Task description:
Down to the last line, restate the listing below exactly.

Given data:
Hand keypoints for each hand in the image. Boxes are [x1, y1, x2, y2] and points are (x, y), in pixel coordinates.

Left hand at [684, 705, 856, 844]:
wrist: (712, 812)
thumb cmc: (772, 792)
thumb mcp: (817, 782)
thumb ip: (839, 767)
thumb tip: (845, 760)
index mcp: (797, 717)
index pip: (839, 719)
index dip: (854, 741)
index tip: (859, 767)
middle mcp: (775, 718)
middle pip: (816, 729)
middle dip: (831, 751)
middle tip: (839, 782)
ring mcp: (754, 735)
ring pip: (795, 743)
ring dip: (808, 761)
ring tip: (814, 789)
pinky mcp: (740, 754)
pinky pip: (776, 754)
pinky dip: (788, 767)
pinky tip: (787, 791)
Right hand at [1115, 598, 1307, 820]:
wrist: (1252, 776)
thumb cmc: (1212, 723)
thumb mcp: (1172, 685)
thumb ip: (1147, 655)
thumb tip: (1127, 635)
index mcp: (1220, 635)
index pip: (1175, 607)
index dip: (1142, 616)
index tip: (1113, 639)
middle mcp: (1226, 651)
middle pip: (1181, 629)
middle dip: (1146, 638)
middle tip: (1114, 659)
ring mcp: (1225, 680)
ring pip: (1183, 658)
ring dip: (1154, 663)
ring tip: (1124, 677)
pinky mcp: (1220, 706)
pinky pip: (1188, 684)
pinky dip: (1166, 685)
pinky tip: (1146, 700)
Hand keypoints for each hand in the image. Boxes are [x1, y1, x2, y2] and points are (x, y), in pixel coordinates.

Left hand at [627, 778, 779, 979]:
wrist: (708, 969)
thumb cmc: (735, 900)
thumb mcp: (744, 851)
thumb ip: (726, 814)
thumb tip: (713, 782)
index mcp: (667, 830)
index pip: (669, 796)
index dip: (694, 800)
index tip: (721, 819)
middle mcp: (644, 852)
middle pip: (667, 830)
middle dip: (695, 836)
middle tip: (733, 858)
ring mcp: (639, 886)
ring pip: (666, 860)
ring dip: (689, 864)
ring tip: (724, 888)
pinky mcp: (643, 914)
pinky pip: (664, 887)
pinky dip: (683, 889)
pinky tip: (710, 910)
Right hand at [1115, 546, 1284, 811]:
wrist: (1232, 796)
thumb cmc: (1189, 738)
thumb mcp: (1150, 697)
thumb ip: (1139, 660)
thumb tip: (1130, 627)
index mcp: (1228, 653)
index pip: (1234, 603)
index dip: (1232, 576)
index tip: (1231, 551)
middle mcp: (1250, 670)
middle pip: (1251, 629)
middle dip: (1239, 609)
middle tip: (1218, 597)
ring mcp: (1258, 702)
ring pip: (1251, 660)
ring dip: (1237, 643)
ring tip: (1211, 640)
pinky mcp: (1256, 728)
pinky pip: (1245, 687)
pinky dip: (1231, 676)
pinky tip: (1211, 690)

Output of the exercise:
Hand keypoints for each hand in the image. Boxes are [x1, y1, x2, y2] and points are (x, y), in pixel coordinates.

Left hand at [684, 705, 856, 844]:
wrist: (712, 812)
thumb cmc: (772, 792)
thumb mcp: (817, 782)
thumb ip: (839, 767)
thumb tip: (845, 760)
index mcp: (797, 717)
index pip: (839, 719)
index dip: (854, 741)
index tip: (859, 767)
middle mcp: (775, 718)
middle pip: (816, 729)
middle dip: (831, 751)
middle tip: (839, 782)
ring mcp: (754, 735)
ring pip: (795, 743)
ring dip: (808, 761)
ring tip: (814, 789)
pinky mcp: (740, 754)
pinky pip: (776, 754)
pinky dip: (788, 767)
pinky tip: (787, 791)
Right hand at [1115, 598, 1307, 820]:
wrist: (1252, 776)
thumb cmc: (1212, 723)
thumb mcp: (1172, 685)
thumb ip: (1147, 655)
thumb tip: (1127, 635)
index mcp: (1220, 635)
index pip: (1175, 607)
index dip: (1142, 616)
index tip: (1113, 639)
middle mcp: (1226, 651)
middle pip: (1181, 629)
middle dip: (1146, 638)
middle tip: (1114, 659)
ring mcp: (1225, 680)
ring pip: (1183, 658)
ring dip: (1154, 663)
ring tip: (1124, 677)
pinky mcp: (1220, 706)
pinky pip: (1188, 684)
pinky dip: (1166, 685)
pinky tip: (1146, 700)
Hand keypoints for each hand in the image. Boxes are [x1, y1, x2, y2] and points are (x, y), in pixel coordinates.

Left hand at [627, 778, 779, 979]:
wrist: (708, 969)
thumb cmc: (735, 900)
thumb mcp: (744, 851)
thumb ip: (726, 814)
thumb tip: (713, 782)
index mcp: (667, 830)
index pip: (669, 796)
index dip: (694, 800)
index tip: (721, 819)
middle mcp: (644, 852)
middle pip: (667, 830)
middle dip: (695, 836)
middle tip: (733, 858)
ring mcp: (639, 886)
ring pip: (666, 860)
ring dip: (689, 864)
ring tip: (724, 888)
pinky mcp: (643, 914)
pinky pip: (664, 887)
pinky dip: (683, 889)
pinky tip: (710, 910)
Right hand at [1115, 546, 1284, 811]:
wrist: (1232, 796)
thumb cmc: (1189, 738)
thumb mcp: (1150, 697)
thumb ip: (1139, 660)
thumb tip: (1130, 627)
index mcp: (1228, 653)
index pip: (1234, 603)
index dip: (1232, 576)
index tip: (1231, 551)
middle mcp: (1250, 670)
middle pip: (1251, 629)
middle dip: (1239, 609)
middle tip: (1218, 597)
ring mcp: (1258, 702)
ring pip: (1251, 660)
ring dip: (1237, 643)
ring tip: (1211, 640)
pinky mcp: (1256, 728)
pinky pip: (1245, 687)
pinky dip: (1231, 676)
pinky tip: (1211, 690)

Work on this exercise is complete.